I stopped at the Park office this morning to pay my rent, and chatted with the two ladies there for a while. On the counter in front of me was a plate of thick buttery cookies, and I think I knew immediately that I would walk out of the office with a cookie in my hand. A few minutes later I did just that. It tasted pretty good, but in the two blocks from the Park to the gym I began to feel the effects of the sugar. Now it's not that I don't ever eat sugar - it is in most foods, natural (such as fruit) and packaged. But this cookie packed a punch and must have been loaded with sugar. I didn't like the effects of it at all.
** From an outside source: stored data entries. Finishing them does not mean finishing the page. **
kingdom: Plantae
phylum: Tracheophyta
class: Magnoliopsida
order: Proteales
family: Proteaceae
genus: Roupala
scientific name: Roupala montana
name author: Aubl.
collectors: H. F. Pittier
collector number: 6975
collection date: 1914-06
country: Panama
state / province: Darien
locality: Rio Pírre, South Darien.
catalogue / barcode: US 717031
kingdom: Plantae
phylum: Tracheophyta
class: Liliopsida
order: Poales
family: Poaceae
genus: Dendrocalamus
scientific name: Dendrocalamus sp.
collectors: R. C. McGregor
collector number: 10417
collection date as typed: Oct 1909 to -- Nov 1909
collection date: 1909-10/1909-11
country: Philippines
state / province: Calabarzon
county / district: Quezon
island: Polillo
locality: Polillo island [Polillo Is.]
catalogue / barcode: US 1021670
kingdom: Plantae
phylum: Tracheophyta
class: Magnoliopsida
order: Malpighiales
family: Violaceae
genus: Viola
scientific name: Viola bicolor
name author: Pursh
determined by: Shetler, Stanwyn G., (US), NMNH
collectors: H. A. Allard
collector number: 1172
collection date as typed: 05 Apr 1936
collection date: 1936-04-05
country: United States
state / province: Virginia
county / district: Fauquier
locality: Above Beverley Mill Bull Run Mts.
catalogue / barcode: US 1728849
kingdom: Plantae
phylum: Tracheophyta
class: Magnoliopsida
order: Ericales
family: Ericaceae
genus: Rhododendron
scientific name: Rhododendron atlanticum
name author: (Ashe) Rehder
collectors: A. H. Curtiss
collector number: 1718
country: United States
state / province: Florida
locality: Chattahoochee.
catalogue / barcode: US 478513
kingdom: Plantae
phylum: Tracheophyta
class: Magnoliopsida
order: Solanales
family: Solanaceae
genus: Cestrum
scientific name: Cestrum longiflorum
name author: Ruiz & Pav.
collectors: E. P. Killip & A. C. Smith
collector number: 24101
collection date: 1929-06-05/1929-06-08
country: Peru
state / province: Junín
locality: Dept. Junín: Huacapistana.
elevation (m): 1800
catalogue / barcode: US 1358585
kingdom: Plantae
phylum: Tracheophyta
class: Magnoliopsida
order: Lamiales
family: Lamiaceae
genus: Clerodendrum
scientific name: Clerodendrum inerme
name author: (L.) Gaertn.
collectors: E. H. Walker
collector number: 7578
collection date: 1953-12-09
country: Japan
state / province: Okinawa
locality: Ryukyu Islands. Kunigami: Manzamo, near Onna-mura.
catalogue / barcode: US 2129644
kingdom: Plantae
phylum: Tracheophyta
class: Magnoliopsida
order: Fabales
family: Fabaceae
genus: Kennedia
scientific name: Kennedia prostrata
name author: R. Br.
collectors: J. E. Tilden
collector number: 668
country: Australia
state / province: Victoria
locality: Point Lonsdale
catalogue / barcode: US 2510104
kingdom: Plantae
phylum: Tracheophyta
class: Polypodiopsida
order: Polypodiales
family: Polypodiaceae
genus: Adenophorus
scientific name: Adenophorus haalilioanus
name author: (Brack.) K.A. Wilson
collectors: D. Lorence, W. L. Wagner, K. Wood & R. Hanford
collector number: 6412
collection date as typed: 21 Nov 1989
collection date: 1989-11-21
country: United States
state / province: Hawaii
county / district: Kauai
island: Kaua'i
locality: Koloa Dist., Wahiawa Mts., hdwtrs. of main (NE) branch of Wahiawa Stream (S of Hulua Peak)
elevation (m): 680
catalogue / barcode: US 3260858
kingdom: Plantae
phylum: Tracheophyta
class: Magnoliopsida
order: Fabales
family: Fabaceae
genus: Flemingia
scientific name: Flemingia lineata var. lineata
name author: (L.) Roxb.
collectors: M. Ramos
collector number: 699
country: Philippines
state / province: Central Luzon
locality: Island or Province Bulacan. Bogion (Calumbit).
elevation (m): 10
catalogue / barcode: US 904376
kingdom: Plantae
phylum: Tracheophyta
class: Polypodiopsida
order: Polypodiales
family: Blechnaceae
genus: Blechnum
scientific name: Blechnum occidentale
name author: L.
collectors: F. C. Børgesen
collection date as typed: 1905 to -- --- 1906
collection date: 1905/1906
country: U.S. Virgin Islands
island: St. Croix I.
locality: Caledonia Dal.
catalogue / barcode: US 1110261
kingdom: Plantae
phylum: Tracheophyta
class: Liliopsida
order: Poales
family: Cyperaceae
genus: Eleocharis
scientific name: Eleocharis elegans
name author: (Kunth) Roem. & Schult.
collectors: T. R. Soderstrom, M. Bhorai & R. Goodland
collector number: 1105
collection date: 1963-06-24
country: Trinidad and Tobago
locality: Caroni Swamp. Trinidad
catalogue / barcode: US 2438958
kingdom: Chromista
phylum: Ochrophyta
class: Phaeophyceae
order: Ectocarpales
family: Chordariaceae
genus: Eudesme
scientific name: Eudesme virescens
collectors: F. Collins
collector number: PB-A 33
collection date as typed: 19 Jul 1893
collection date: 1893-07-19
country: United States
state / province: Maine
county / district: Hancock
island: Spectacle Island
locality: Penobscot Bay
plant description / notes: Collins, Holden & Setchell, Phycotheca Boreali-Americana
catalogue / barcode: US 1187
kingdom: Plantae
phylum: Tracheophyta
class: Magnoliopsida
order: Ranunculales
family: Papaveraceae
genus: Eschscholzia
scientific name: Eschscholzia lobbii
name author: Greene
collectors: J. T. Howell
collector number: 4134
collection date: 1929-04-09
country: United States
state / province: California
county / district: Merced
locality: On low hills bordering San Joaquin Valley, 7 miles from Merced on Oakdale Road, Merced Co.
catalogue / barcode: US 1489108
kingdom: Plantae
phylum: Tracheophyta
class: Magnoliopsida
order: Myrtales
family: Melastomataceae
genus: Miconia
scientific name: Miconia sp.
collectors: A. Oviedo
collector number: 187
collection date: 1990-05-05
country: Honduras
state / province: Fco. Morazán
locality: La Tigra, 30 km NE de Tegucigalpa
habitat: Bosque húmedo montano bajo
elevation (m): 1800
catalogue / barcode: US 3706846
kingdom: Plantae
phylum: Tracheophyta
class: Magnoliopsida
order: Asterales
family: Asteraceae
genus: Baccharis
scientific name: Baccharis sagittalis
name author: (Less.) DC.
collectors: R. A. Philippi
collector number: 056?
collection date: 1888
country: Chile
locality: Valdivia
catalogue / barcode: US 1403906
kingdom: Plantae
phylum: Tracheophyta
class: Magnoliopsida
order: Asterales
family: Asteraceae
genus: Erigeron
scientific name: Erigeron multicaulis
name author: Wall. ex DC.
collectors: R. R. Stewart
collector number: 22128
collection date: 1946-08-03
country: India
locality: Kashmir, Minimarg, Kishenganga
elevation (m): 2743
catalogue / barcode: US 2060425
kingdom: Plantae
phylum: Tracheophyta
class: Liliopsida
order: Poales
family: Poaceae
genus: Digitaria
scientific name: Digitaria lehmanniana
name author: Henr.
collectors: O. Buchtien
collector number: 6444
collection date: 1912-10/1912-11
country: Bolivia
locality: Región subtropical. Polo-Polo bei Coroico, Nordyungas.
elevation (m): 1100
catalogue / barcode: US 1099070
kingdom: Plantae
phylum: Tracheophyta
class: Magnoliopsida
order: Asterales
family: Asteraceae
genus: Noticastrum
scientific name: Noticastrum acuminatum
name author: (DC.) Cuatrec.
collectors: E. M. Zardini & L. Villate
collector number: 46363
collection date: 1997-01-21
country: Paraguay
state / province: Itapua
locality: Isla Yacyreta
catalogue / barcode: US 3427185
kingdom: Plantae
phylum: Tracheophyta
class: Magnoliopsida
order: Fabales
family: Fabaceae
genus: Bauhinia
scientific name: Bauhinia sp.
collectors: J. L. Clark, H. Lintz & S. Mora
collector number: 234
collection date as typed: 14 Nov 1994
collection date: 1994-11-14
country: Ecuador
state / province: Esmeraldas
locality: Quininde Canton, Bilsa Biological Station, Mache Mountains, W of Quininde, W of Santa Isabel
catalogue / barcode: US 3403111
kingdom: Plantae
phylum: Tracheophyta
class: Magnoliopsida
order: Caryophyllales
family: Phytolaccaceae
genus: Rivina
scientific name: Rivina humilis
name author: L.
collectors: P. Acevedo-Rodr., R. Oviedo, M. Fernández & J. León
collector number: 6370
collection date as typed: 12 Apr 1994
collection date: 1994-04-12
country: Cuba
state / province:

So someone broke into the office and stole a lot of keys. It takes a key to enter the laundry, one to open the machines, another to open the money box, and a couple of other necessary keys that were explained to me but which I've forgotten. At any rate, there are a lot of locks and keys to repelace. But the problem is that one of the keys is critical to accessing the money and not even the company who provided the locks can break them, plus the company is on the other side of the continent!
At least they aren't blaming it on the homeless, who seem to take the rap for anything that goes wrong. I feel nothing but sadness that people are sleeping rough in the weather we've been having, and it's better here than in many other places. It's not just the fact of being outdoors in the bad weather, it's not having the clothing or the equipment to keep warm and dry. And I can never forget that many homeless have served our country and are suffering with PTSD. I remember having a great uncle who came back from WWI with shell shock (now called PTSD). He had family who took care of him until he died of old age, but if he lived in a large city with no one to care about him, he would have been on the streets. I don't like to generalize and realize there are two sides to most stories. But it makes me sad.
I have a long "ToDo" list for today but don't know where to start. Sometimes I just don't do anything!
Joe brought his daughters by yesterday for about an hour. Alyssa, who is in 2nd grade, had an assignment to ask an older person in her family about their experiences at her age and grade. I did my best, but feel like I came from a different planet. Questions such as "What did you wear to school?", gets the answer "Dresses". "But Grandma, what did you wear when it was cold?" "Dresses". "But what if it was really cold?" "Dresses with knee socks!"
In trying to answer these questions, and there were a lot of them, I had a good trip down memory lane. I realize how relatively simple my life was compared to today's young generation, but I am so glad for the experience of doing without, because I can have empathy for today's folks who must do without, for whatever reason. It is not the children's fault anyway.